Mum-of-four Jane Richardson, 79, who is suffering from dementia, has lived at Parkfield since February.

But in recent weeks her family, unable to visit her because of the infection control restrictions that apply to all care homes, have been wracked with worry after learning that she has Covid-19.

Mrs Richardson’s daughters Joanne Smith, 56, and Belinda Murray, 45, plan to move their mum to another home after what have been weeks of frustration with how the home has treated them. Matters came to a head when staff failed to take part in a scheduled care review meeting last week with family members and social workers.

“Our mum went into Parkfield in February this year, but before that she was at Abbey Meadows care home in Barrow for 18 months – and they were absolutely amazing,” said Joanne.

“It was like a family home.

“Even members of residents' families were treated like family. We were always made welcome. Even if they were taking our mum to Asda they’d be on the phone. We always felt included in mum’s care.”

Because they live in Carlisle, Joanne and Belinda decided moving Jane to a care home in the city made sense.

After she had settled in to Parkfield, on London Road, and began seeing more of her family, she began to smile again, said Joanne but then the pandemic hit and the family were unable to visit.

That decision came in mid-March, the week before the lockdown began. “It’s been heart-breaking,” said Joanne.

Since then, she and her sister have been repeatedly met with a “non-communicative” attitude by staff at the home, she claimed. She said it was through the relative of another resident who tested positive for Covid-19 that she and Belinda first learned their mum had the virus.

“Nobody ever rings back,” she said.

“I did go up to the home [on May 12] because I was upset and wanted to see our mum. I spoke to the nurse who was on duty. But I haven’t been able to see my mum in person since the middle of March.

“I did see her a week gone last Tuesday by Facetime - and she looked awful.

“She looked gravely ill. But since then, I’ve not had a single call from the home.”

Before her mum went into Parkfield, she spent time with her mother every single day. Joanne and her sister were so infuriated by the home’s approach that they have now formally complained to the Care Quality Commission.

That final straw, she said, was the failure of any member of staff to join the care review meeting last Tuesday. “We haven’t had an explanation of why they didn’t join the [care review] meeting,” she said. “That’s just not acceptable.

Describing her mum, who worked at both McVitie’s in Carlisle and the city’s Cavaghan and Gray factory, Joanne added: “She’s always been a very strong person. Family is everything to her.

“So we need to be a part of her life.
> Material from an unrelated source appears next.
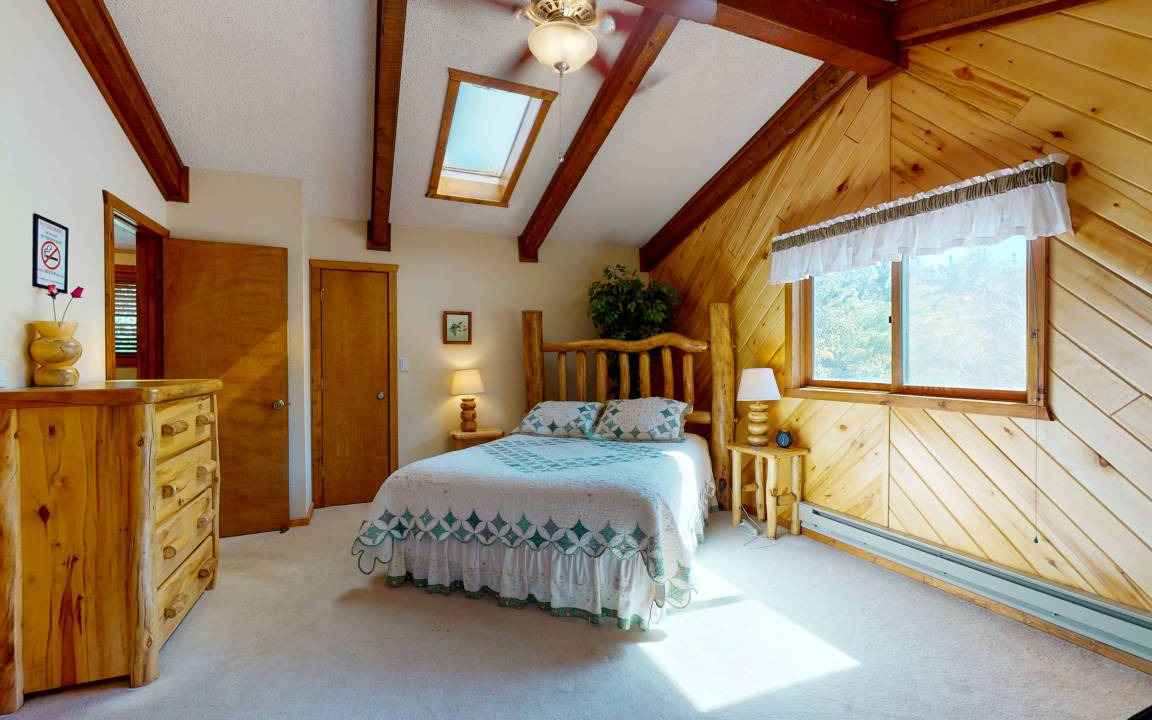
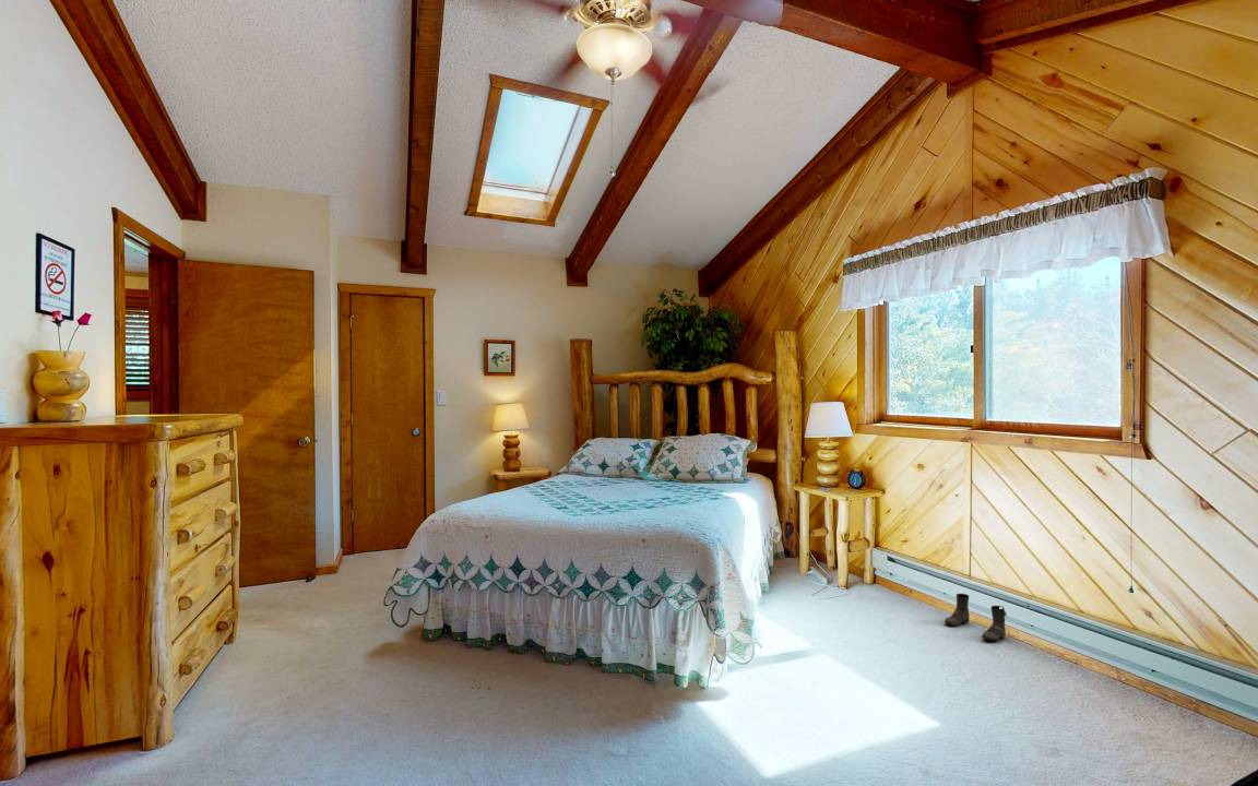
+ boots [944,593,1008,642]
We’ll go to the ends of the earth to make sure she gets the care she deserves.” Despite the News & Star twice contacting the home, nobody was available to comment.
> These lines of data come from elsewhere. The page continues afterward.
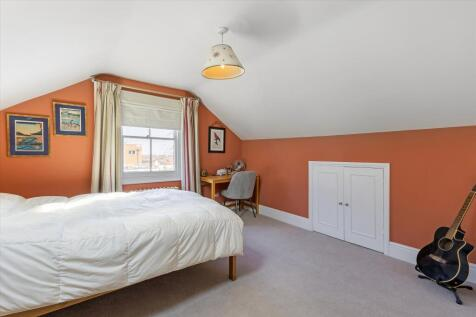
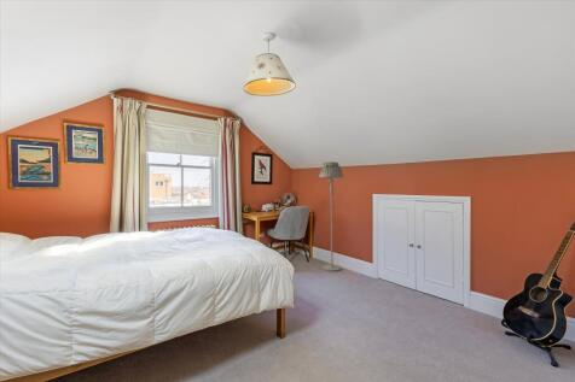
+ floor lamp [318,160,344,272]
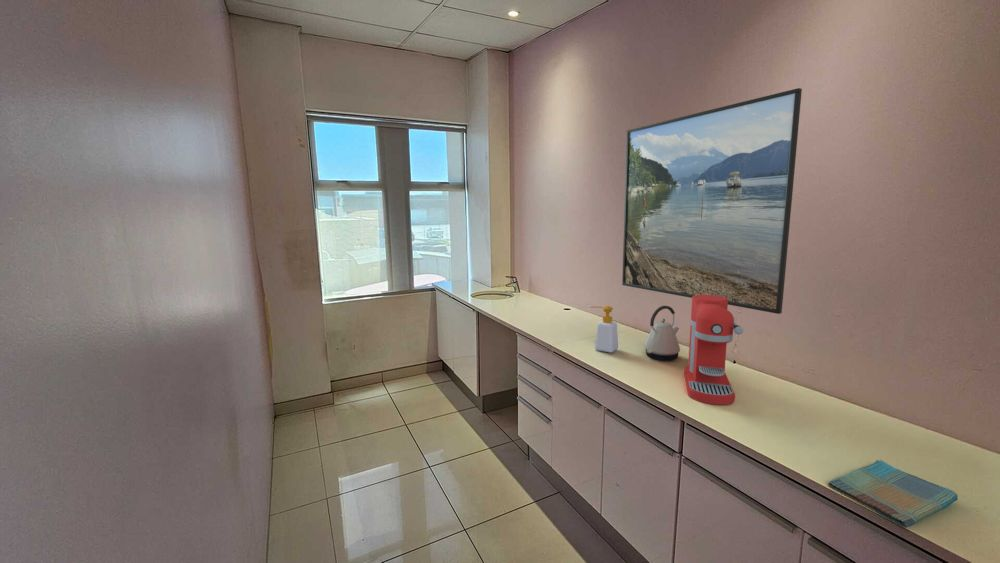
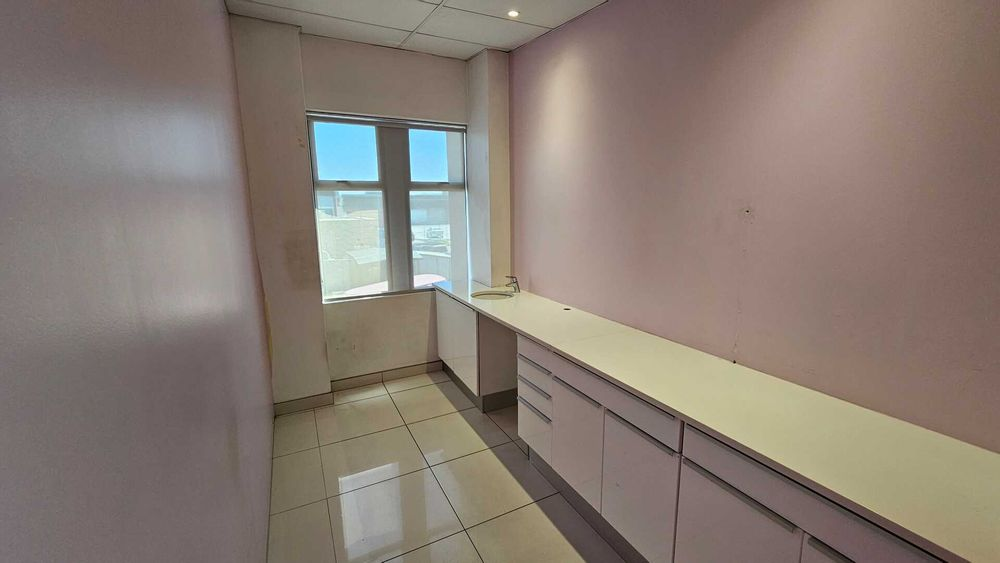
- soap bottle [590,305,619,353]
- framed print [621,87,803,315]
- kettle [644,305,681,362]
- dish towel [827,459,959,529]
- coffee maker [683,295,744,405]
A CQC inspection of the home in 2018 rated it good for its care, leadership, and responsiveness, but in need of improvement for safety. Inspectors said the home’s hot water supply was not always reliable and staff appeared not to fully understand temperature monitoring procedures. The inspectors did get positive feedback though.

One relative told them: “They are looked after very well; we have no problems with the home.”

A social-worker they spoke to said, “I have visited the home regularly and have always found the staff to be warm and welcoming.

“I have always found the manager very helpful and accommodating. During times of crisis they have responded quickly and efficiently after being made aware of situations to enable us to achieve the best outcomes for customers.”